CMV is most certainly not harmless in the long term as it takes up immune space better used for other diseases so it's removal should be given serious consideration as part of SENS or any other strategy, I would be interested to hear ADG or Michael Rae's take on CMV and it's relation to SENS. I think I will contact them and get their POV directly and ask them to comment here or forward their response, it would be nice to settle the matter if we can and move onto more productive collaboration.

 

Edited by Steve H, 15 June 2015 - 10:04 AM.

[Steve H]

Further clarification of SENS regarding pathways from Michael on FA!:

 

He is emphatically not now saying that we should take the results of parabiosis experiments as a route to developing ways to outwit metabolism by replacing what declines with age and inhibiting what rises.

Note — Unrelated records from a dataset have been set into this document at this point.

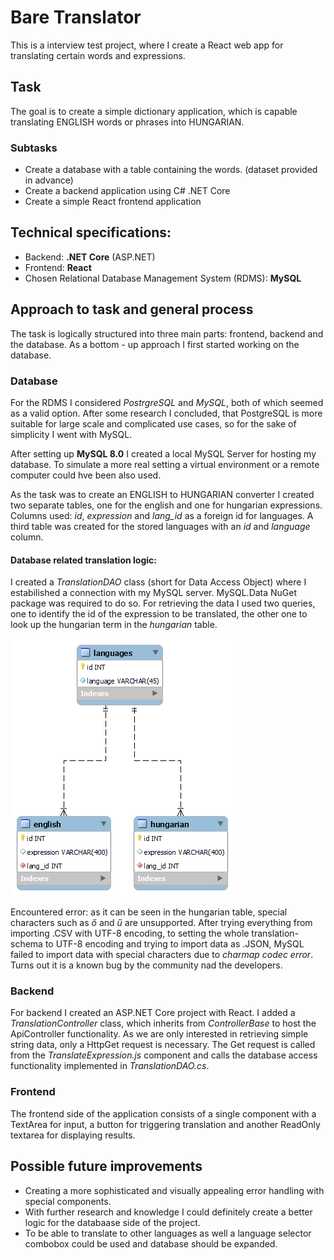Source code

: # Bare Translator

This is a interview test project, where I create a React web app for translating certain words and expressions.

## Task

The goal is to create a simple dictionary application, which is capable translating ENGLISH words or phrases into HUNGARIAN.

### Subtasks

- Create a database with a table containing the words. (dataset provided in advance)
- Create a backend application using C# .NET Core
- Create a simple React frontend application

## Technical specifications:

- Backend: **.NET Core** (ASP.NET)
- Frontend: **React**
- Chosen Relational Database Management System (RDMS): **MySQL**

## Approach to task and general process

The task is logically structured into three main parts: frontend, backend and the database. As a bottom - up approach I first started working on the database.

### Database

For the RDMS I considered _PostrgreSQL_ and _MySQL_, both of which seemed as a valid option. After some research I concluded, that PostgreSQL is more suitable for large scale and complicated use cases, so for the sake of simplicity I went with MySQL.

After setting up **MySQL 8.0** I created a local MySQL Server for hosting my database. To simulate a more real setting a virtual environment or a remote computer could hve been also used.

As the task was to create an ENGLISH to HUNGARIAN converter I created two separate tables, one for the english and one for hungarian expressions. Columns used: _id_, _expression_ and _lang_id_ as a foreign id for languages.
A third table was created for the stored languages with an _id_ and _language_ column.

#### Database related translation logic:

I created a _TranslationDAO_ class (short for Data Access Object) where I estabilished a connection with my MySQL server. MySQL.Data NuGet package was required to do so. For retrieving the data I used two queries, one to identify the id of the expression to be translated, the other one to look up the hungarian term in the _hungarian_ table.

![alt text](relation_diagram.png)

Encountered error: as it can be seen in the hungarian table, special characters such as _ő_ and _ű_ are unsupported. After trying everything from importing .CSV with UTF-8 encoding, to setting the whole translation-schema to UTF-8 encoding and trying to import data as .JSON, MySQL failed to import data with special characters due to _charmap codec error_. Turns out it is a known bug by the community nad the developers.

### Backend

For backend I created an ASP.NET Core project with React. I added a _TranslationController_ class, which inherits from _ControllerBase_ to host the ApiController functionality. As we are only interested in retrieving simple string data, only a HttpGet request is necessary. The Get request is called from the _TranslateExpression.js_ component and calls the database access functionality implemented in _TranslationDAO.cs_.

### Frontend

The frontend side of the application consists of a single component with a TextArea for input, a button for triggering translation and another ReadOnly textarea for displaying results.

## Possible future improvements

- Creating a more sophisticated and visually appealing error handling with special components.
- With further research and knowledge I could definitely create a better logic for the databaase side of the project.
- To be able to translate to other languages as well a language selector combobox could be used and database should be expanded.
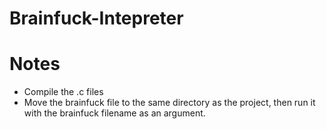 # Brainfuck-Intepreter

# Notes
- Compile the .c files 
- Move the brainfuck file to the same directory as the project, then run it with the brainfuck filename as an argument.
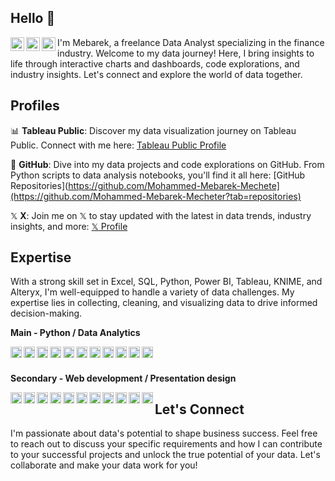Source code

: ## Hello :wave:

<a href="https://twitter.com/MecheterMebarek/">
  <img align="left" alt="Twitter" width="22px" src="https://cdn.jsdelivr.net/npm/simple-icons@v3/icons/twitter.svg" />
</a>
<a href="www.linkedin.com/in/mohammed-mebarek-mecheter/">
  <img align="left" alt="Linkedin" width="22px" src="https://cdn.jsdelivr.net/npm/simple-icons@v3/icons/linkedin.svg" />
</a>
<a href="https://www.instagram.com/heydata/">
  <img align="left" alt="Instagram" width="22px" src="https://cdn.jsdelivr.net/npm/simple-icons@3.13.0/icons/instagram.svg" />
</a>


I'm Mebarek, a freelance Data Analyst specializing in the finance industry. Welcome to my data journey! Here, I bring insights to life through interactive charts and dashboards, code explorations, and industry insights. Let's connect and explore the world of data together.

## Profiles

📊 **Tableau Public**: Discover my data visualization journey on Tableau Public. Connect with me here: [Tableau Public Profile](https://public.tableau.com/app/profile/mohammed.mebarek.mecheter)

🚀 **GitHub**: Dive into my data projects and code explorations on GitHub. From Python scripts to data analysis notebooks, you'll find it all here: [GitHub Repositories](https://github.com/Mohammed-Mebarek-Mechete](https://github.com/Mohammed-Mebarek-Mecheter?tab=repositories)

𝕏 **X**: Join me on 𝕏 to stay updated with the latest in data trends, industry insights, and more: [𝕏 Profile](https://twitter.com/MecheterMebarek)

## Expertise

With a strong skill set in Excel, SQL, Python, Power BI, Tableau, KNIME, and Alteryx, I'm well-equipped to handle a variety of data challenges. My expertise lies in collecting, cleaning, and visualizing data to drive informed decision-making.

**Main - Python / Data Analytics**

<a href="https://www.python.org/">
  <img align="left" alt="Python" width="18px" src="https://cdn.jsdelivr.net/npm/simple-icons@v3/icons/python.svg" />
</a>
<a href="https://www.streamlit.io/">
  <img align="left" alt="Streamlit" width="18px" src="https://cdn.jsdelivr.net/npm/simple-icons@v4/icons/streamlit.svg" />
</a>
<a href="https://jupyter.org/">
  <img align="left" alt="Jupyter" width="18px" src="https://cdn.jsdelivr.net/npm/simple-icons@v3/icons/jupyter.svg" />
</a>
<a href="https://pandas.pydata.org/">
  <img align="left" alt="Pandas" width="18px" src="https://cdn.jsdelivr.net/npm/simple-icons@v3/icons/pandas.svg" />
</a>
<a href="https://spark.apache.org/">
  <img align="left" alt="Spark" width="18px" src="https://cdn.jsdelivr.net/npm/simple-icons@v3/icons/apachespark.svg" />
</a>
<a href="https://www.tableau.com/">
  <img align="left" alt="Tableau" width="18px" src="https://cdn.jsdelivr.net/npm/simple-icons@3.13.0/icons/tableau.svg" />
</a>
<a href="https://powerbi.microsoft.com/">
  <img align="left" alt="Powerbi" width="18px" src="https://cdn.jsdelivr.net/npm/simple-icons@3.13.0/icons/powerbi.svg" />
</a>
<a href="https://www.alteryx.com/">
  <img align="left" alt="Alteryx" width="18px" src="https://upload.wikimedia.org/wikipedia/commons/e/ec/Alteryx_logo.svg" />
</a>
<a href="https://www.knime.com/">
  <img align="left" alt="Knime" width="18px" src="https://www.knime.com/themes/custom/bootstrap_knime/logo.svg" />
</a>
<a href="https://www.jetbrains.com/dataspell/">
  <img align="left" alt="DataSpell" width="18px" src="https://camo.githubusercontent.com/79d02eeaefd230081837972678626c20c506011249f244081dcee9b7d9958bca/68747470733a2f2f7365656b6c6f676f2e636f6d2f696d616765732f442f646174617370656c6c2d6c6f676f2d303634333542394346332d7365656b6c6f676f2e636f6d2e706e67" />
</a>
<a href="https://www.jetbrains.com/pycharm/">
  <img align="left" alt="PyCharm" width="18px" src="https://cdn.jsdelivr.net/npm/simple-icons@v3/icons/pycharm.svg" />
</a>

#### &nbsp;

**Secondary - Web development / Presentation design**

<img align="left" alt="HTML" width="18px" src="https://cdn.jsdelivr.net/npm/simple-icons@v3/icons/html5.svg" />
<img align="left" alt="CSS" width="18px" src="https://cdn.jsdelivr.net/npm/simple-icons@v3/icons/css3.svg" />
<img align="left" alt="Javascript" width="18px" src="https://cdn.jsdelivr.net/npm/simple-icons@v3/icons/javascript.svg" />
<a href="https://reactjs.org/">
  <img align="left" alt="React" width="18px" src="https://cdn.jsdelivr.net/npm/simple-icons@v3/icons/react.svg" />
</a>
<a href="https://www.djangoproject.com/">
  <img align="left" alt="Django" width="18px" src="https://cdn.jsdelivr.net/npm/simple-icons@3.13.0/icons/django.svg" />
</a>
</a>
<a href="https://flask.palletsprojects.com/">
  <img align="left" alt="Flask" width="18px" src="https://cdn.jsdelivr.net/npm/simple-icons@3.13.0/icons/flask.svg" />
</a>
<a href="https://gohugo.io/">
  <img align="left" alt="Hugo" width="18px" src="https://cdn.jsdelivr.net/npm/simple-icons@v3/icons/hugo.svg" />
<a href="https://code.visualstudio.com/">
  <img align="left" alt="VSCode" width="18px" src="https://cdn.jsdelivr.net/npm/simple-icons@v3/icons/visualstudiocode.svg" />
</a>
<a href="https://www.jetbrains.com/webstorm/">
  <img align="left" alt="WebStorm" width="18px" src="https://cdn.jsdelivr.net/npm/simple-icons@3.13.0/icons/webstorm.svg" />
</a>
<a href="https://www.adobe.com/products/xd.html">
  <img align="left" alt="XD" width="18px" src="https://cdn.jsdelivr.net/npm/simple-icons@v3/icons/adobexd.svg" />
</a>
<img align="left" alt="Powerpoint" width="18px" src="https://cdn.jsdelivr.net/npm/simple-icons@v3/icons/microsoftpowerpoint.svg" />


## Let's Connect

I'm passionate about data's potential to shape business success. Feel free to reach out to discuss your specific requirements and how I can contribute to your successful projects and unlock the true potential of your data. Let's collaborate and make your data work for you!
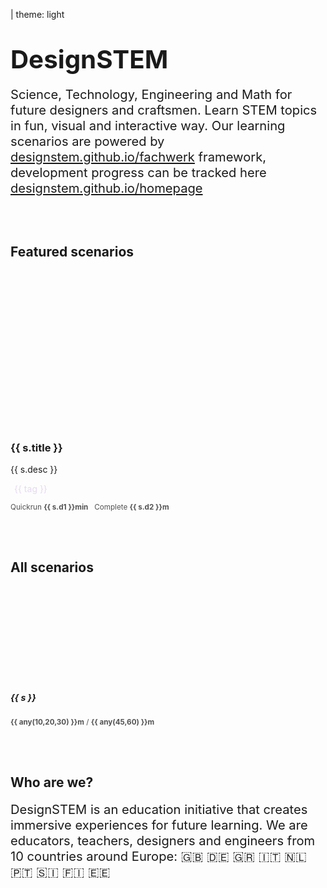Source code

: | theme: light

# <big><big>DesignSTEM</big></big>

<big><big>Science, Technology, Engineering and Math for future designers and craftsmen. Learn STEM topics in fun, visual and interactive way. Our learning scenarios are powered by <a href="https://designstem.github.io/fachwerk"> designstem.github.io/fachwerk</a> framework, development progress can be tracked here <a href="https://designstem.github.io/homepage"> designstem.github.io/homepage</a></big></big>

<br><br>

## Featured scenarios

<div class="grid" style="--cols: 1fr 1fr 1fr">

<div v-for="(s,i) in [
  {title: 'Algorithms we live by', url: 'algorithms', desc: 'If it walks like an algorithm, if it walks like an alorithm it is proably an algorithm', d1: 10, d2: 30, tags: ['Math', 'Algorithms', 'Generative art','Parametric design']},
  {title: 'Smart Tattoo', d1: 20, d2: 40, url: 'tattoo',desc: 'Design, simulate and apply a biosensitive tatoo, reacting to your body condition', tags: ['Biology', 'Biosensors','Data visualization', 'Universal design']},
  {title: 'Frequency & Movement', d1: 10, d2: 60, url: 'frequency', desc: 'Learn about the illusion of movement from early cinema to the latest GIF memes',tags:['Physics','Optics','Vision','Movement','Motion design']},
]" :key="i" >
<a :href="'./' + s.url">
<f-card style="border: 0px solid var(--primary); font-weight: normal;" >
<center style="height: 250px"><f-flower /></center>

<h3 style="color: var(--darkgray);">{{ s.title }}</h3>

<p style="color: var(--darkgray);">{{ s.desc }}</p>

<p>
<mark v-for="tag in s.tags" style="
  font-size: calc(var(--base) * 1.5);
  padding: 2px 6px;
  background: var(--purple);
  color: hsl(270,50%,90%);
  margin-right: 5px;
"> {{ tag }} </mark>
</p>

<f-inline>
<f-clock
  style="transform: translate(0 -2px)"
  :duration="s.d1"
  :duration2="s.d2"
/>
<small style="opacity: 0.75">
Quickrun <b>{{ s.d1 }}min</b>&nbsp;&nbsp;&nbsp;Complete <b>{{ s.d2 }}m</b>
</small>
</f-inline>

</f-card>
</a>
</div>

</div>


<br><br>

## All scenarios

<div class="grid" style="--cols: 1fr 1fr 1fr 1fr 1fr">

<div v-for="(s,i) in ['From bits to channels to colors','Color blindness and design','Message with matural dyes','Easing and stop motion', 'Bees and packaging','Magic of Metamerism','Patterns in three dimensions','Swim in Plastic soup','(Do not) blow up you pottery oven','Build your own RGB lamp','Throw the dice down the stairs','Design with pyramds','From geometry to organic objects']" :key="i">
<f-card style="border: 0px solid var(--primary); font-weight: normal;" :color="color('yellow')">
<center style="height: 150px"><f-flower2 /></center>

<h5 style="color: var(--darkgray);">{{ s }}</h5>

<f-inline>
<f-clock
  style="transform: translate(0 -2px)"
  :duration="any(10,20,30)"
  :duration2="any(45,60)"
/>
<small style="opacity: 0.75; color: var(--darkgray);">
<b style="color: var(--darkgray);">{{ any(10,20,30) }}m</b> / <b  style="color: var(--darkgray);">{{ any(45,60) }}m</b>
</small>
</f-inline>

</f-card>

</div>

</div>

<br><br>

## Who are we?

<big><big>DesignSTEM is an education initiative that creates immersive experiences for future learning. We are educators, teachers, designers and engineers from 10 countries around Europe: 🇬🇧 🇩🇪 🇬🇷 🇮🇹 🇳🇱 🇵🇹 🇸🇮 🇫🇮 🇪🇪</big></big>





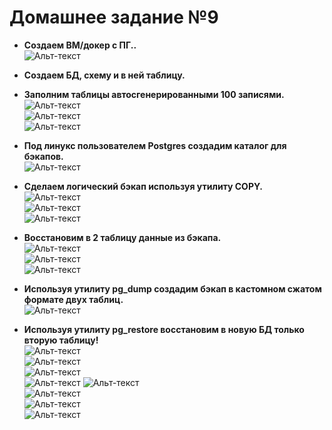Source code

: 
# Домашнее задание №9


* **Создаем ВМ/докер c ПГ..**  
![Альт-текст](Images/HW9/01.png)  

* **Создаем БД, схему и в ней таблицу.**  
* **Заполним таблицы автосгенерированными 100 записями.**  
![Альт-текст](Images/HW9/02.png)  
![Альт-текст](Images/HW9/03.png)  
![Альт-текст](Images/HW9/03_05.png)  

* **Под линукс пользователем Postgres создадим каталог для бэкапов.**  
![Альт-текст](Images/HW9/04.png)  

* **Сделаем логический бэкап используя утилиту COPY.**  
![Альт-текст](Images/HW9/05.png)  
![Альт-текст](Images/HW9/06.png)  
![Альт-текст](Images/HW9/06_05.png)  

* **Восстановим в 2 таблицу данные из бэкапа.**  
![Альт-текст](Images/HW9/07.png)  
![Альт-текст](Images/HW9/08.png)  
![Альт-текст](Images/HW9/09.png)  

* **Используя утилиту pg_dump создадим бэкап в кастомном сжатом формате двух таблиц.**  
![Альт-текст](Images/HW9/10.png)  

* **Используя утилиту pg_restore восстановим в новую БД только вторую таблицу!**  
![Альт-текст](Images/HW9/11.png)  
![Альт-текст](Images/HW9/12.png)  
![Альт-текст](Images/HW9/13.png)  
![Альт-текст](Images/HW9/14.png)
![Альт-текст](Images/HW9/14_05.png)  
![Альт-текст](Images/HW9/08.png)  
![Альт-текст](Images/HW9/09.png)  
![Альт-текст](Images/HW9/17.png)  
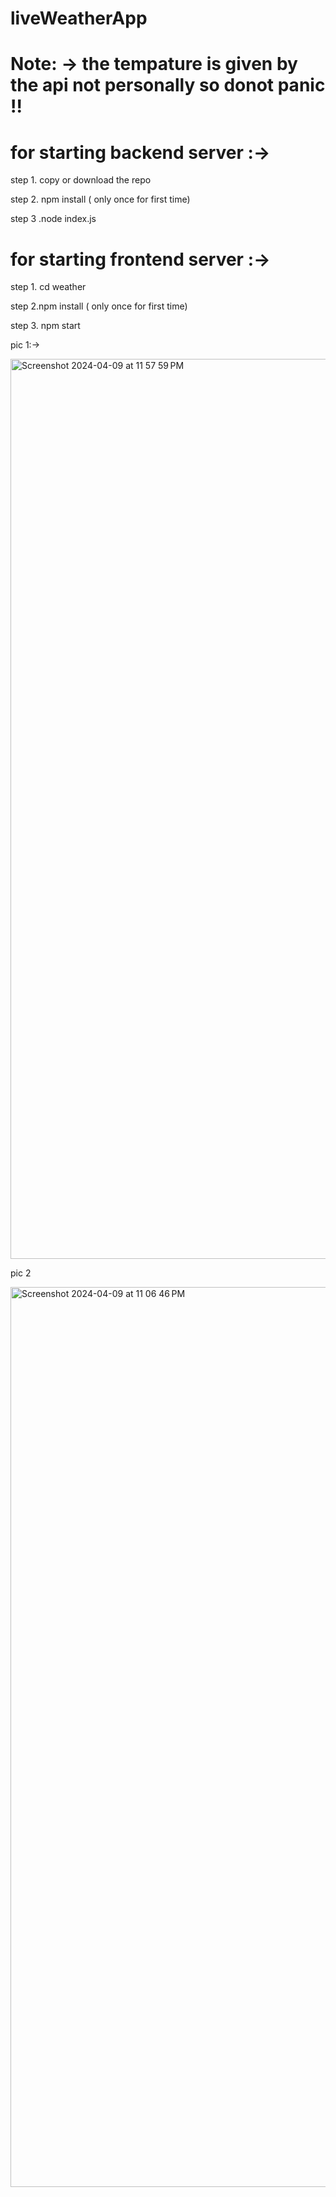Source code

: # liveWeatherApp





# Note: -> the tempature is given by the api not personally so donot panic !!













# for  starting backend server :-> 
step 1.   copy or download the repo 

step 2. npm install ( only once for first time)


step 3 .node index.js



# for  starting frontend  server :-> 
step 1. cd weather 



step 2.npm install ( only once for first time)





step 3.  npm start  


pic 1:->

<img width="1440" alt="Screenshot 2024-04-09 at 11 57 59 PM" src="https://github.com/Shrayas1497/liveWeatherApp/assets/52887997/6465bc46-f763-4bff-a9ef-a21800d294cc">







pic 2

<img width="1440" alt="Screenshot 2024-04-09 at 11 06 46 PM" src="https://github.com/Shrayas1497/liveWeatherApp/assets/52887997/1b4cdd8c-62f3-44d3-b7c6-b1f5c0cd0df2">











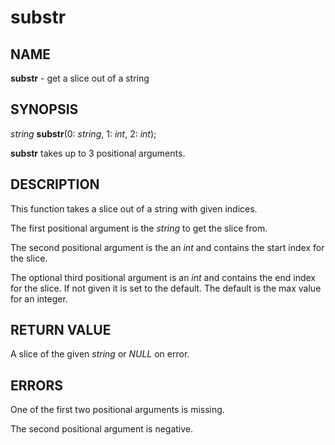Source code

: # substr

## NAME

**substr** - get a slice out of a string

## SYNOPSIS

*string* **substr**(0: *string*, 1: *int*, 2: *int*);

**substr** takes up to 3 positional arguments.

## DESCRIPTION

This function takes a slice out of a string with given indices.

The first positional argument is the *string* to get the slice from.

The second positional argument is the an *int* and contains the start index for the slice.

The optional third positional argument is an *int* and contains the end index for the slice. If not given it is set to the default. The default is the max value for an integer.

## RETURN VALUE

A slice of the given *string* or *NULL* on error.

## ERRORS

One of the first two positional arguments is missing.

The second positional argument is negative.
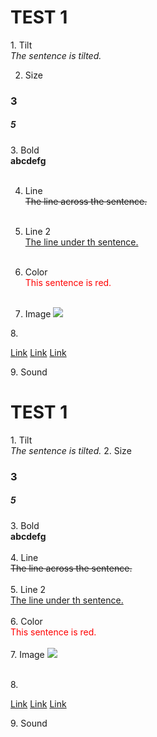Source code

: <!DOCTYPE html> 
<h1>TEST 1</h1>
<p>1. Tilt <br /><em>The sentence is tilted.</em> 
  
  2. Size</p>
<h3>3</h3>
<h5>5</h5>

<p>3. Bold <br /><strong> abcdefg </strong> <br /><br />
  
  4. Line <br /><del> The line across the sentence. </del> <br /><br />
  
  5. Line 2 <br /><ins> The line under th sentence. </ins> <br /><br />
  
  6. Color <br /><span style="color: red;">This sentence is red.</span> <br /><br />
  
  7. Image <img src="sq" /></p>

 <p> 8.</p>
<p><a href="http://www.naver.com" target="_blank" rel="noopener">Link</a> <a href="http://www.daum.com" target="_blank" rel="noopener">Link</a> <a href="http://www.google.com" target="_blank" rel="noopener">Link</a></p>
<p>9. Sound <br /><iframe id="audio" style="display: none;" src="../silence.mp3"></iframe> <audio id="audio" autoplay="autoplay">
<source src="../mymusic.mp3" type="audio/mpeg" /></audio></p>
<h1>TEST 1</h1>
<p>1. Tilt <br /><em>The sentence is tilted.</em> 2. Size</p>
<h3>3</h3>
<h5>5</h5>
<p>3. Bold <br /><strong> abcdefg </strong> <br /><br />4. Line <br /><del> The line across the sentence. </del> <br /><br />5. Line 2 <br /><ins> The line under th sentence. </ins> <br /><br />6. Color <br /><span style="color: red;">This sentence is red.</span> <br /><br />7. Image <img src="sq" /></p>
<p><br />8.</p>
<p><a href="http://www.naver.com" target="_blank" rel="noopener">Link</a> <a href="http://www.daum.com" target="_blank" rel="noopener">Link</a> <a href="http://www.google.com" target="_blank" rel="noopener">Link</a></p>
<p>9. Sound <br /><iframe id="audio" style="display: none;" src="../silence.mp3"></iframe> <audio id="audio" autoplay="autoplay">
<source src="../mymusic.mp3" type="audio/mpeg" /></audio></p>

He is saying that the parabiosis experiments give us clues as to what we need to focus on in terms of repairing the primary damage underlying those changes, as they tell us the effects we will get "for free" once the original damage is repaired.

 

 

I see I had the wrong end of the stick here and that SENS interest in pathways and Irina Conboy's work is to asses the primary damage focus rather than actually using some key pathways to repair damage. 

 

I am trying to get an official response regards CMV if possible although from what I have read of SENS and my understanding (probably wrong) it would suggest CMV takes up immune "space" that could be better used for other functions. 

 

If so would this suggest a common ground between both camps that CMV is bad and it's removal is probably a good idea either way?

[Steve H]

So no official stance from SENS regarding CMV perhaps Michael Rae can comment?

[Michael]

Sorry, Steve (and others): as I said when I split the topic, "It's going to take me a while to disentangle all of th[ese] ... specific to questions around CMV, anergic T-cells, and thymic rejuvenation, ... [and]  Dr. de Grey's and/or SENS Research Foundation's views and proposals on these subjects ... but I will weigh in to clarify several points and (yes) offer a scientific argument for why we're doing what we're (actually) doing."